Work instruction
Word for word, restate all the records; images are not part of the copy.

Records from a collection
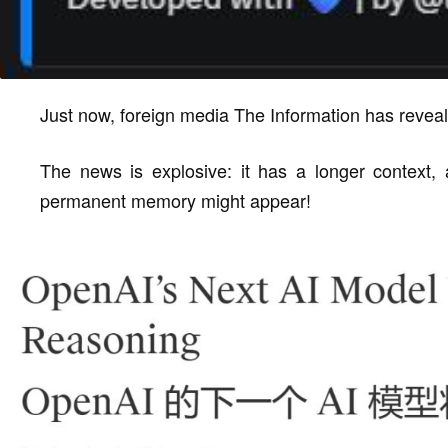
Just now, foreign media The Information has revea
The news is explosive: it has a longer context
permanent memory might appear!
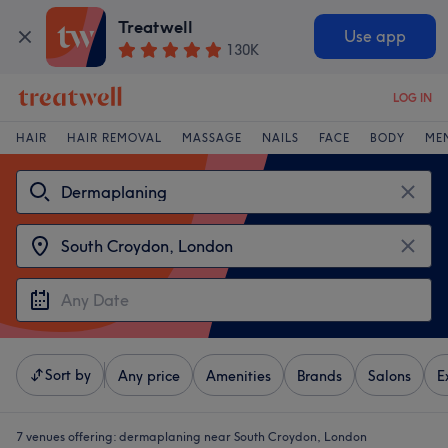
Treatwell
Use app
130K
LOG IN
HAIR
HAIR REMOVAL
MASSAGE
NAILS
FACE
BODY
ME
Sort by
Any price
Amenities
Brands
Salons
E
7 venues offering:
dermaplaning near South Croydon, London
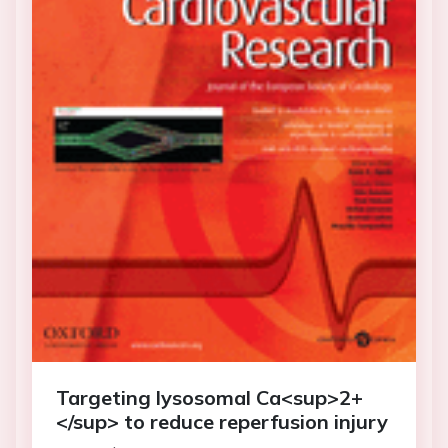
Targeting lysosomal Ca<sup>2+
</sup> to reduce reperfusion injury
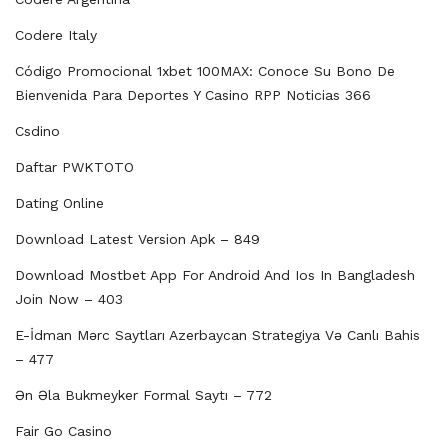
Codere Italy
Código Promocional 1xbet 100MAX: Conoce Su Bono De
Bienvenida Para Deportes Y Casino RPP Noticias 366
Csdino
Daftar PWKTOTO
Dating Online
Download Latest Version Apk – 849
Download Mostbet App For Android And Ios In Bangladesh
Join Now – 403
E-İdman Mərc Saytları Azerbaycan Strategiya Və Canlı Bahis
– 477
Ən Əla Bukmeyker Formal Saytı – 772
Fair Go Casino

Solution for this problem
Just now, foreign media The Information has revea
The news is explosive: it has a longer context
permanent memory might appear!
Treatwell
Use app
130K
LOG IN
HAIR
HAIR REMOVAL
MASSAGE
NAILS
FACE
BODY
ME
Sort by
Any price
Amenities
Brands
Salons
E
7 venues offering:
dermaplaning near South Croydon, London
Targeting lysosomal Ca<sup>2+
</sup> to reduce reperfusion injury
Codere Italy
Código Promocional 1xbet 100MAX: Conoce Su Bono De
Bienvenida Para Deportes Y Casino RPP Noticias 366
Csdino
Daftar PWKTOTO
Dating Online
Download Latest Version Apk – 849
Download Mostbet App For Android And Ios In Bangladesh
Join Now – 403
E-İdman Mərc Saytları Azerbaycan Strategiya Və Canlı Bahis
– 477
Ən Əla Bukmeyker Formal Saytı – 772
Fair Go Casino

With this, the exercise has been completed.